Continue a crítica do filme Entre Dois Amores (Out of Africa), começando logo depois da última frase apresentada.

___ Trecho fornecido

Entre Dois Amores / Out of Africa

Nota: ★★★½

Out of Africa, no Brasil Entre Dois Amores, é um desses filmes que dão imenso prazer de rever. Fazia muitos anos que não o revia. É uma beleza, uma maravilha.

Para começo de conversa: é um dos filmes que têm as mais belas, extasiantes imagens da África. Possivelmente é o filme que tem as mais belas tomadas gerais do continente tão velho, em termos de História, História Natural, e tão jovem em termos sociais, políticos. Sydney Pollack e seu diretor de fotografia David Watkin se esmeraram no garimpo de imagens da natureza bruta africana. É literalmente de tirar o fôlego a beleza das tomadas gerais.

E quando, lá bem para o fim da narrativa, Denys, na pele de Robert Redford, leva Karen Blixen-Meryl Maravilha Streep literalmente às nuvens, num aviãozinho teco-teco daqueles pioneiros, e a música de John Barry, propositalmente melosa, feita para emocionar, acompanha o vôo e as paisagens suntuosas, não tem muito jeito: é de chorar – de alegria, de tristeza, de pura emoção.

Mary chorou feito um bebê.

Uma história de vida absolutamente fantástica

Lembrando: Out of Africa se baseia em livros – pelo menos um deles abertamente autobiográfico – de Isak Dinesen, o pseudônimo literário de Karen Christenze Dinesen (1885-1962), que mais tarde passaria a ter o nome de baronesa Karen von Blixen-Finecke.

Simplificando, como faz o filme, Karen Blixen.

Não tive ainda o prazer de ler Isak Dinesen. Não tenho idéia de quanto ela romanceou, enfeitou, fantasiou suas experiências reais. Nem de quanto o roteirista Kurt Luedtke ainda romanceou, enfeitou, fantasiou em cima dos fatos reais da vida de Karen Blixen. Dá para saber, isso sim, que houve pelo menos um grande enfeite: a mulher real era bastante feia – e, no filme, tornou-se hollywoodianamente belíssima. Meryl Streep está sensacionalmente bela em Out of Africa.

Mas o fato é que a história que o filme mostra é absolutamente fantástica.

Que extraordinária vida teve Karen Blixen, a personagem do filme.

Uma jovem dinamarquesa viajando para o interiorzão do Quênia

Nas primeiras tomadas, vemos uma Meryl Streep envelhecida pela maquiagem (na época do filme, a extraordinária atriz estava com 36 aninhos), sonhando com a África – e com Denys.

E temos então um rápido intróito. No início do século XX, a jovem Karen Blixen, dinamarquesa de família muito rica, descobre que o amante, um barão sueco, a trai. Karen é grande amiga do irmão do amante, Bror (o papel do grande, imenso Klaus Maria Brandauer, na foto acima, de, entre tantos outros belos filmes, o Mephisto de István Szabó). Klaus é nobre, tem o título de barão – mas não tem dinheiro. Karen tem dinheiro, e gostaria de ter um título nobiliárquico. São grandes amigos, gostam-se muito. Por que não se casarem, os dois?

______
___ Dados para revisão

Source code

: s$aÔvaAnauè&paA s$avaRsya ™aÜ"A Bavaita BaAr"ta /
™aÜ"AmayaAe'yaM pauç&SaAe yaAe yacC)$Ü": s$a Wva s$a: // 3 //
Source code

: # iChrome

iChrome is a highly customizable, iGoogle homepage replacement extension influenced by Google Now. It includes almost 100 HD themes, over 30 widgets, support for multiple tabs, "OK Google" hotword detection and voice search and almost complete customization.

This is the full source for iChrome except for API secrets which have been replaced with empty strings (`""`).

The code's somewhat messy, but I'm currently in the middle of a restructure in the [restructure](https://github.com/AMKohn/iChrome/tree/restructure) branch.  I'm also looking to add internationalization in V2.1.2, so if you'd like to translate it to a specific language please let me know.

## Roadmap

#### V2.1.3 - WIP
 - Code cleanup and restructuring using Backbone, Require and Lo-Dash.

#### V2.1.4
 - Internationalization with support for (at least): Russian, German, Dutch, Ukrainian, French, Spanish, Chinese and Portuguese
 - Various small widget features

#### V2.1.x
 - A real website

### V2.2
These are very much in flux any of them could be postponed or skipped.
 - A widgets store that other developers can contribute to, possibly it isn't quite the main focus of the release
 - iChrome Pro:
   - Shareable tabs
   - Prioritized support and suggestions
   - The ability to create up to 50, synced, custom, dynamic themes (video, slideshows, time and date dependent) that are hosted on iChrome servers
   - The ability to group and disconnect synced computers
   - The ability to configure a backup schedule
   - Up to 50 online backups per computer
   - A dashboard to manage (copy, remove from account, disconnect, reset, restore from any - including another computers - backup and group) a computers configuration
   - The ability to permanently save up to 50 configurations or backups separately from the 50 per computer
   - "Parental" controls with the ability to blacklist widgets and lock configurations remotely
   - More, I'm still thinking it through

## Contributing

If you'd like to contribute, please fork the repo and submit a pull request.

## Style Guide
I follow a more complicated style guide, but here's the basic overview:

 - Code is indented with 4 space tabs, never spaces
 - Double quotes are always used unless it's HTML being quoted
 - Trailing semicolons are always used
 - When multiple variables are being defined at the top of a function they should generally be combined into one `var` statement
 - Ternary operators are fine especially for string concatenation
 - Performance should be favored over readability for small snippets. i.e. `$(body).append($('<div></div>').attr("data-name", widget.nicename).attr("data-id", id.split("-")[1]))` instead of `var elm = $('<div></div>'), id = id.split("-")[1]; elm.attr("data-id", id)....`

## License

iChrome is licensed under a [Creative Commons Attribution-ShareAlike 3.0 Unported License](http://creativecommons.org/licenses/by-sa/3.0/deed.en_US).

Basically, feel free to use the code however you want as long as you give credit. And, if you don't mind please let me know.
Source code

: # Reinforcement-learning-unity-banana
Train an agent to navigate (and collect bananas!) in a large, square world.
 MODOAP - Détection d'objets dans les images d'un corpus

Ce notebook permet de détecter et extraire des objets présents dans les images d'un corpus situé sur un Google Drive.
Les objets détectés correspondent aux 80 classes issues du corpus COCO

______

== Campo de resposta ==
Fim do intróito, surgem os créditos iniciais.

Estamos em 1913, e a jovem dinamarquesa Karen Blixen está empreendendo longa viagem de trem de Mombasa, porto no Oceano Índico, rumo a Nairóbi, a capital do Quênia, e de lá para uma pequenina cidade do interiorzão, onde o barão Bror von Blixen-Finecke havia resolvido, sabe-se lá por que cargas d’água, se instalar.

O generoso dote da família burguesa de Karen havia sido pago ao barão sem tostão, e o barão havia comprado uma grande fazenda no interiorzão perdido do Quênia. Faltava selar o casamento, o que seria feito no clube inglês da cidadezinha situada a duas horas de viagem da fazenda. (Sim, o clube inglês: o Quênia, em 1913, assim como um terço das terras do planeta, fazia parte do Império Britânico)

O trem em que viajava a futura baronesa pára no meio do nada. Um caçador, aventureiro, bastante conhecido na região, chamado Denys, deposita no trem uma grande carga de marfim, presas de elefantes.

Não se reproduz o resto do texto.